Tuesday, August 5, 2014

Full agenda at today's Reserve Bank board meeting; key focus on changed language in Glenn Stevens' post-decision statement

                                                                                Key words from Reserve Bank July statement  source: RBA

Today's meeting of the Reserve Bank board will be anything but a dull affair.

Since August last year when the cash rate was cut to the historic low of 2.5 per cent, RBA watchers have quipped about quick decisions and an early lunch.

But on this first Tuesday of the month, it's unlikely that RBA board members will find themselves enjoying a mid-morning stroll down Sydney's Martin's Place.

Listen to my preview from this morning's edition of AM.

While it's close to certain that the cash rate will be held steady, there'll be a full agenda given the improving face of Australia's economy.

Signs of rising inflation could put the RBA's inflation hawks on a war footing, given that the headline figure in the most recent quarter was back up to 3 per cent annualised - right at the top of the RBA's target zone of 2 to 3 per cent.

And expectations that the official jobless rate looks set to remain at 6 per cent will have some members thinking the worst might have passed.

We'll know for sure that the Bureau of Statistics reveals the closely-watched result for July on Thursday.

The momentum towards a "glass half full" economy is underscored by positive private data out yesterday on inflation and jobs, capped off by a surprisingly strong 0.6 per cent increase in July retail sales.

However, the elephant in the RBA boardroom this morning remains Sydney's booming property market and rising concerns that a dangerous property bubble is building.

So yesterday's warning from former RBA board member Professor Warwick McKibbin might well be resonating this morning - that the cash rate has been kept too low for too long.

Economists and other RBA observers will be scrutinising the statement from governor Glenn Stevens when the outcome is revelealed this afternoon at 2.30 (eastern).

Tea leave readers will be looking for any changed language, subtle or otherwise, that could be seen as a the beginning of the RBA's "softening up" process for an eventual rate rise.

All eyes will be on the key final paragraphs that have led many (including this reporter) to read such statements backwards, aware that the lead can often be buried.

The last statement in July ended with the assuring words for some that "on present indications, the most prudent course is likely to be a period of stability in interest rates."

A removal of that statement, or a subtle rewording, will have market economists on rate rise alert or at the very least debating just when the hard decision will be made.

A shift in language could and force the Australian dollar higher although it is now clear the RBA believes it has used all levers to tame the still bullish currency.

While the Reserve Bank is selective about considering private data, today's meeting coincides with the release of Dun & Bradstreet's business expectations survey which only adds to the optimism.

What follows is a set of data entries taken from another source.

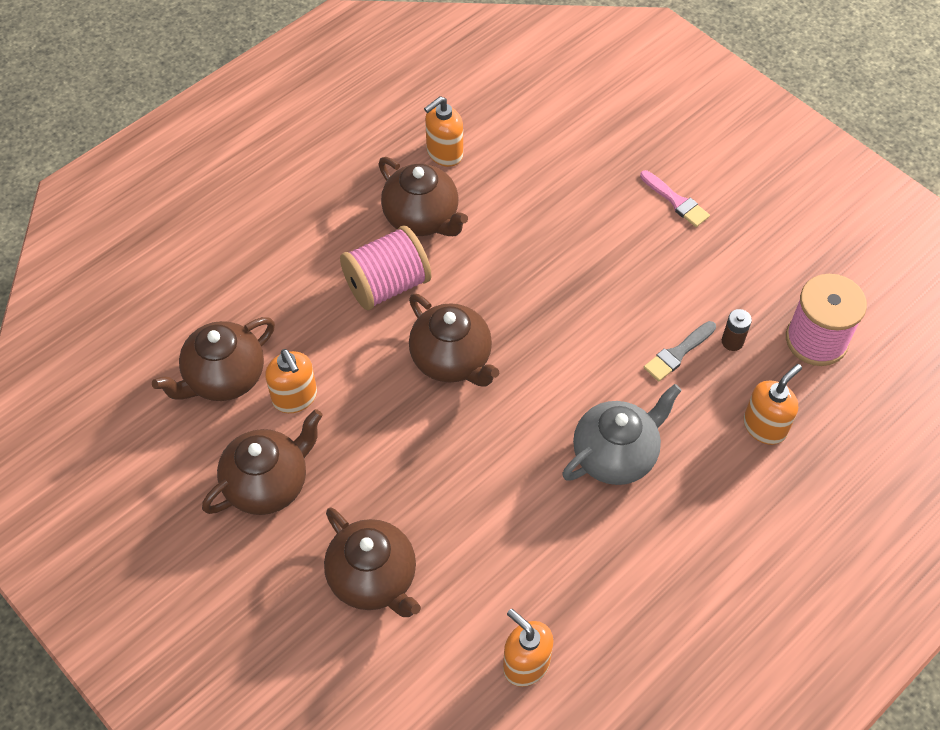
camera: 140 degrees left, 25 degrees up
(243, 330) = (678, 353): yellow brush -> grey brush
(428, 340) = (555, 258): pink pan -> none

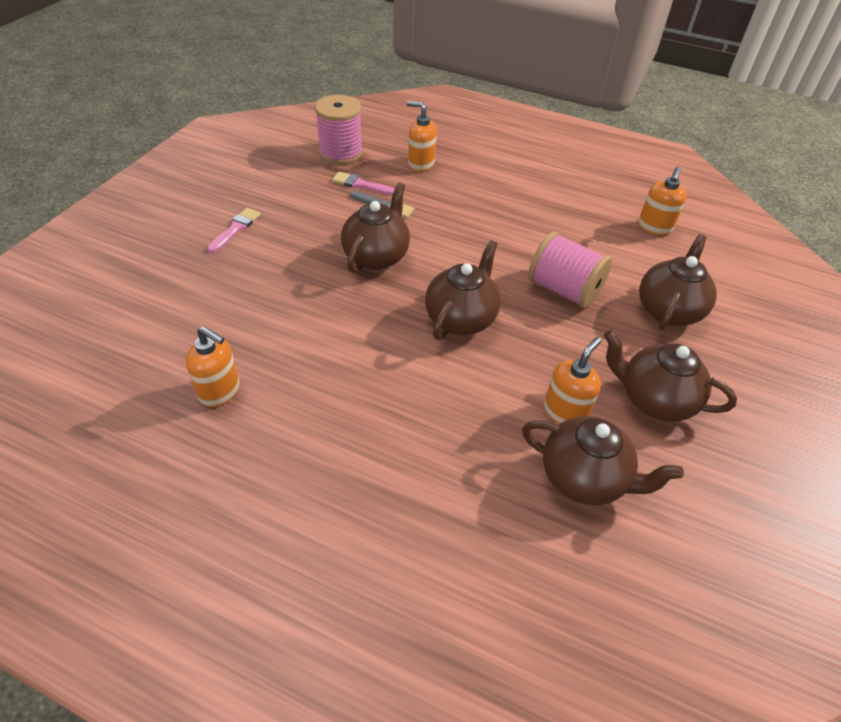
camera: 115 degrees left, 10 degrees down
(387, 285) = (407, 385): pink spool -> pink spool (564, 290)
(422, 218) = (315, 383): brown teapot -> brown teapot (376, 256)
(616, 455) = (485, 218): grey teapot -> none
(732, 342) = (361, 184): brown battery -> pink brush

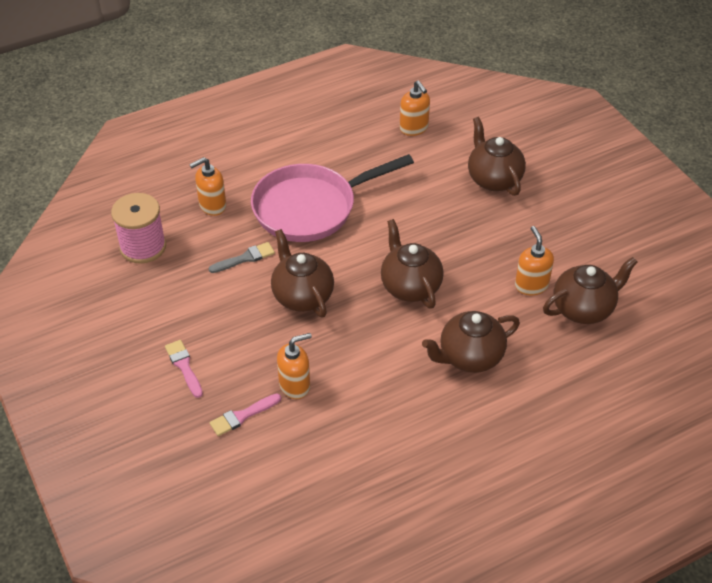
camera: 50 degrees left, 0 degrees up
(220, 391) = (366, 455): orange soap dispenser -> orange soap dispenser (295, 385)
(361, 184) = (202, 257): pink brush -> pink brush (242, 416)
(482, 213) = (310, 208): none -> pink pan
(564, 290) = (430, 216): pink spool -> none
(654, 400) = (555, 238): brown teapot -> brown teapot (469, 357)

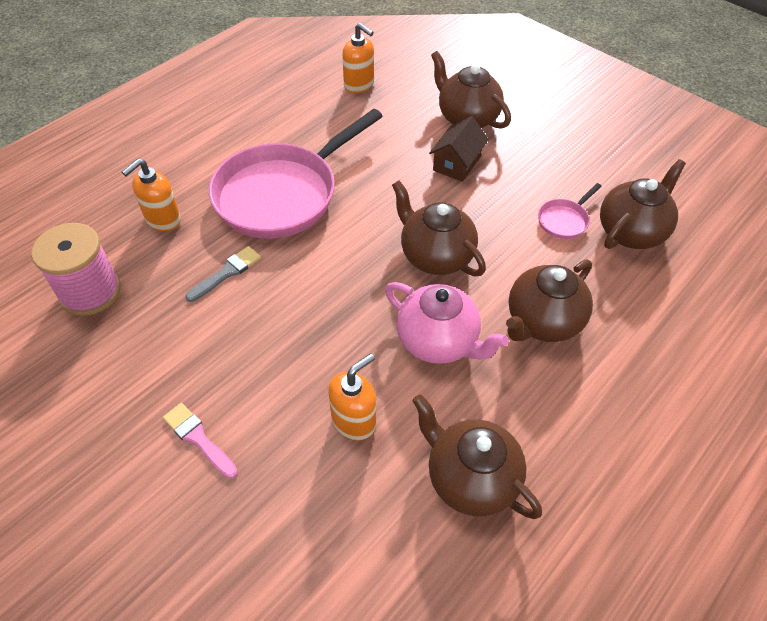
camera: 20 degrees left, 5 degrees up
(242, 416) = (303, 486): pink brush -> none
(302, 296) = (315, 301): brown teapot -> brown teapot (470, 478)
(381, 349) = (438, 342): none -> pink teapot
(465, 216) = (457, 163): none -> brown house
(531, 285) = (564, 220): orange soap dispenser -> pink pan

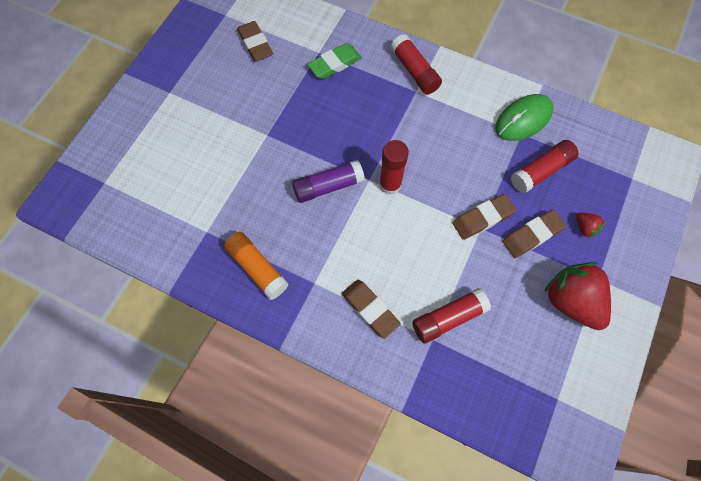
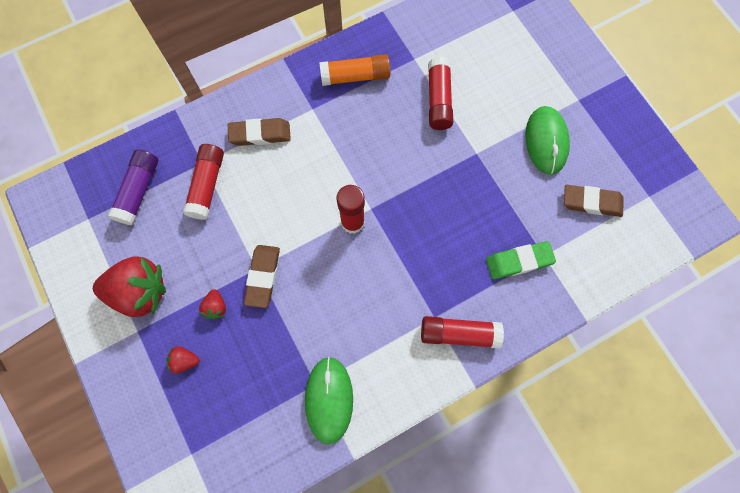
camera: 125 degrees right, 5 degrees up
(223, 95) = (546, 141): none -> green mouse
(328, 186) = (388, 171): purple glue stick -> purple glue stick (138, 191)
(335, 64) = (519, 261): green eraser -> green eraser turned 75 degrees clockwise
(532, 235) = (216, 307): brown eraser -> red strawberry
(541, 171) = (265, 368): red glue stick -> red glue stick (438, 100)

The survey says nearly half the businesses surveyed are expecting increased activity in the coming months and that the outlook for sales is at its highest level in more than a decade.

So it appears that the initial hostile reception to the Federal Budget appears to be fading with businesses and consumers in a much more positive mood and willing to hire and spend.

The Australian economy remains fragile in some quarters, but a global shock aside, the Reserve Bank has little choice but to start sending the message that the recent period of low rates and cheap money for borrowers is about to end.